Temples Trade in Their Guitars for Synthesizers
Written by Reid Smith on March 6, 2017
Photo courtesy of bandcamp.com
Record Label: Fat Possum Records
Release Date: March 3rd, 2017
With their sophomore album, Temples sends a message that they’re more than a 60’s nostalgia act.
Temples went from uploading songs on YouTube to playing Coachella and performing on The Tonight Show over the span of two years. With their second album, the neo-psychedelic group from Kettering, proves they deserve more than 15 minutes in the spotlight. Volcano is a solid follow up to 2014’s Sun Structures, with the band moving forward from their debut album… but not too far forward.

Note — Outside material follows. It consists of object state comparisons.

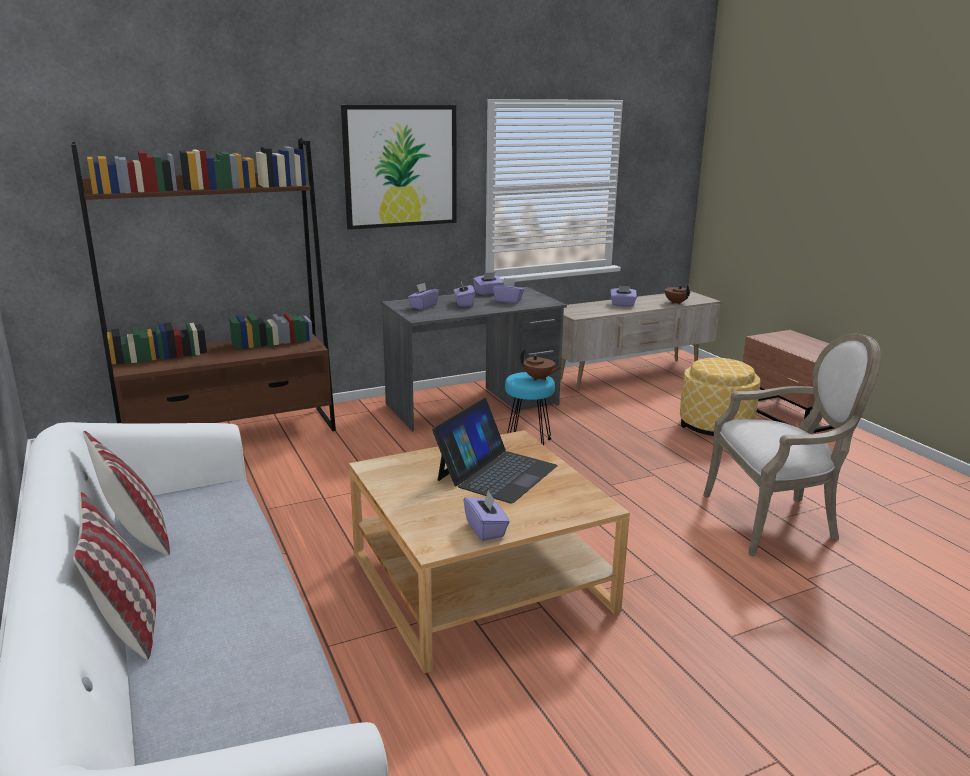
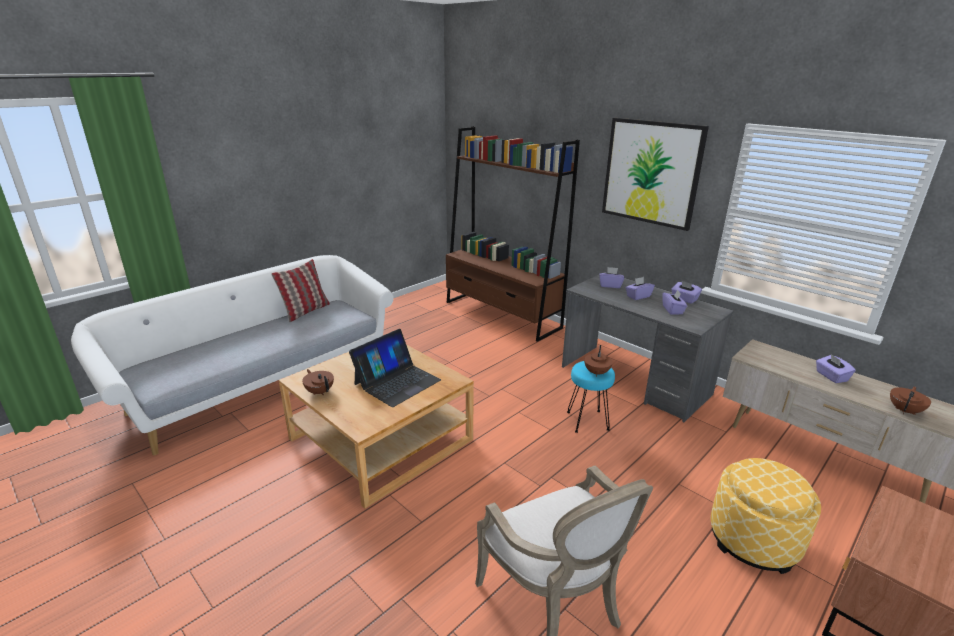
camera: 70 degrees right, 5 degrees up
pillow [73,492,156,660] -> none
laptop [432,398,558,503] -> laptop turned 60 degrees counterclockwise [349,329,441,407]
purple tissue box [463,490,509,541] -> brown teapot [302,369,334,395]

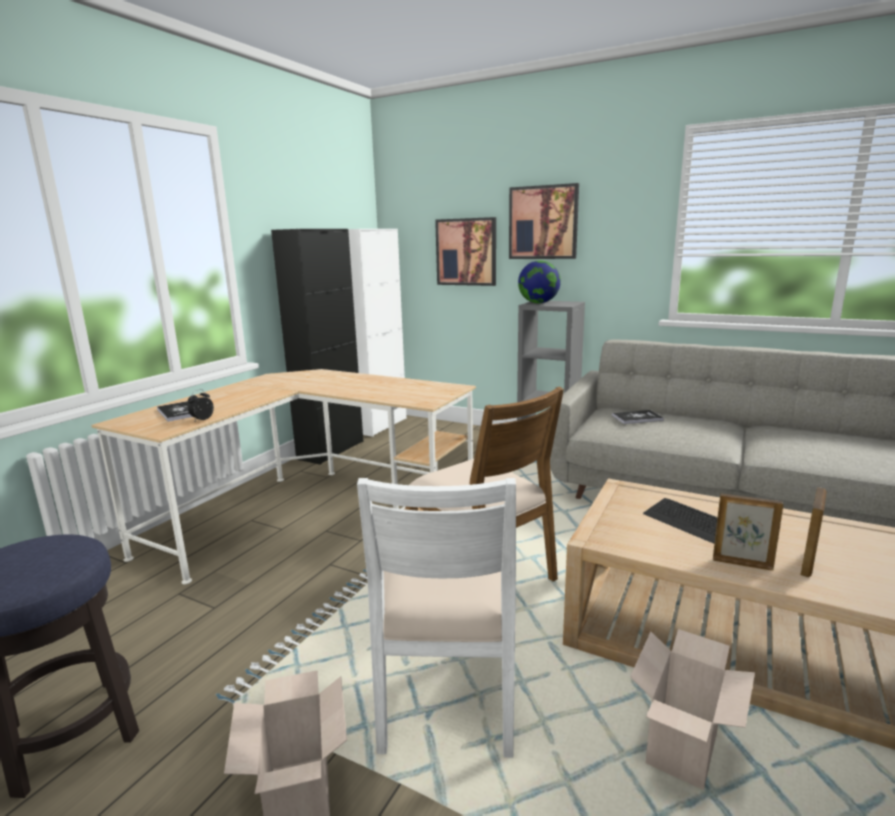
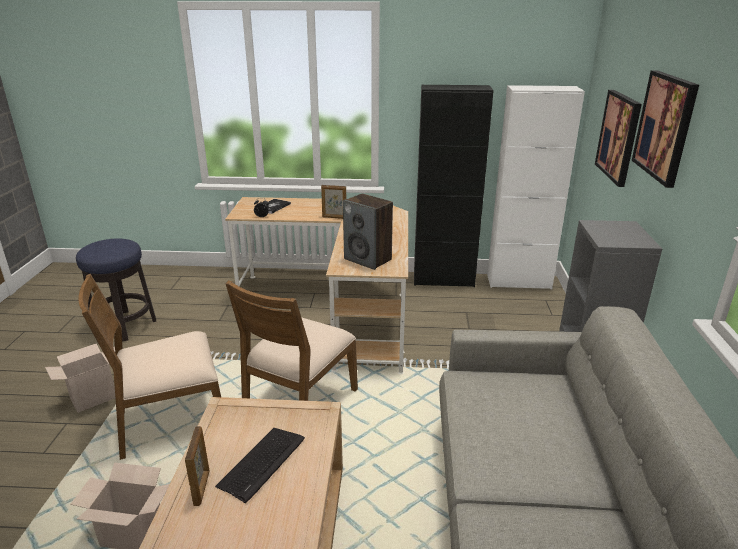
camera: 65 degrees right, 10 degrees up
white chair [357,478,516,758] -> brown chair [78,274,221,460]
globe [518,260,561,303] -> none
book [612,410,664,424] -> none
picture frame [800,487,826,577] -> picture frame moved to [321,185,346,219]
none -> speaker [343,193,393,270]

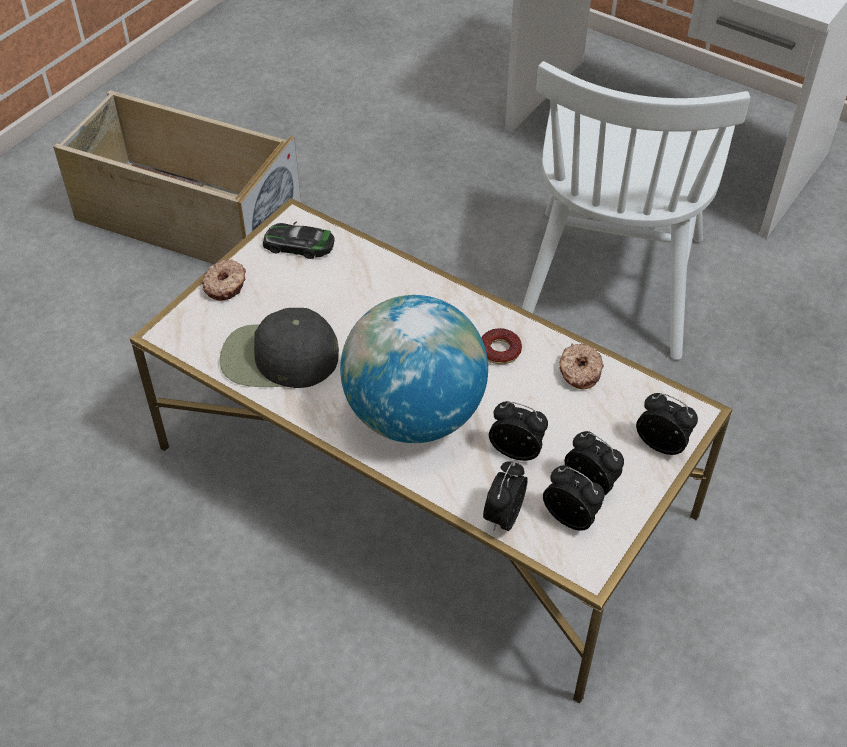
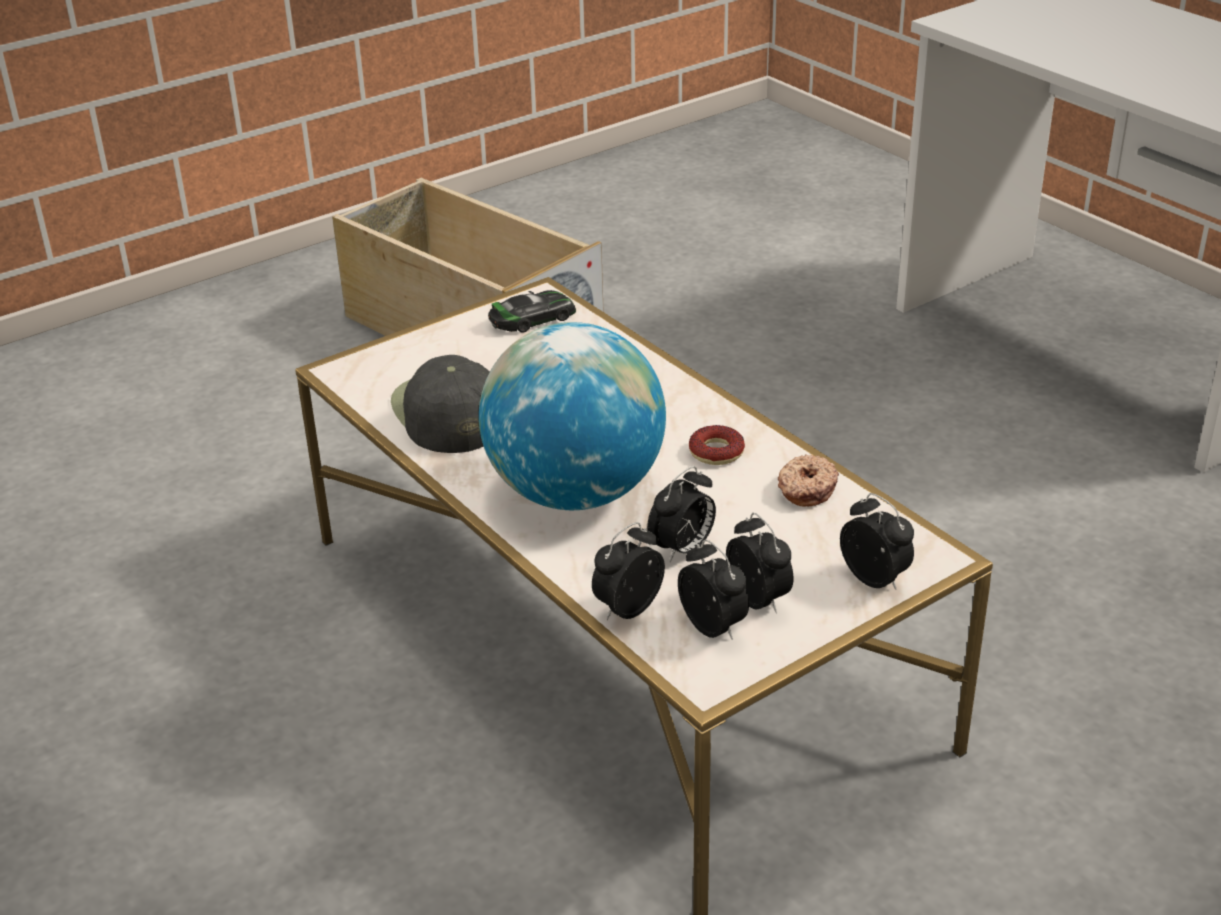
camera: 20 degrees right, 15 degrees down
donut [202,259,246,301] -> none
black cap [220,308,339,388] -> black cap turned 45 degrees clockwise [391,355,490,453]
toy car [263,221,335,259] -> toy car turned 120 degrees clockwise [488,290,576,333]
alarm clock [489,401,548,461] -> alarm clock turned 90 degrees clockwise [647,466,716,562]
white chair [522,61,750,360] -> none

Volcano takes no time getting to the point with opening track “Certainty” unleashing a bright and bouncy synth hook over lead singer, James Bagshaw’s floating vocals. “Certainty” is one of the highlights of Volcano, if not the album’s best song.
The 60s aren’t completely over for Temples, with pop standards like “In My Pocket” and “Mystery of Pop” that wouldn’t seem out of place if they were found on the B side of some forgotten Turtles single.
While contemporaries in the “neo-psych” genre like Tame Impala focus their work on introspective lyrics about the inner-workings of the mind, Temples choose to hang their hat on the melodies they’re singing instead of the words they’re saying.
If there’s one thing in common with every song on Volcano, it’s that they’re all catchy as hell. Nothing on the album’s going to blow your mind or open your third eye, but in a genre that’s become oversaturated with cliche white boy wokeness and drug references, that’s not anything to be upset about.
The album loses some of its steam around the halfway mark, with throwaway tracks like “Open Air” and “How Would You Like to Go?” but regains its footing with the two tracks rounding out the album, “Roman Godlike Man” and “Strange or be Forgotten”.
Volcano isn’t something that’s going to blow up (get it?) the world. But it is strong evidence that a band can create something fresh and interesting without completely reinventing themselves. Temples are more than a 60s nostalgia act and they’re not going anywhere fast.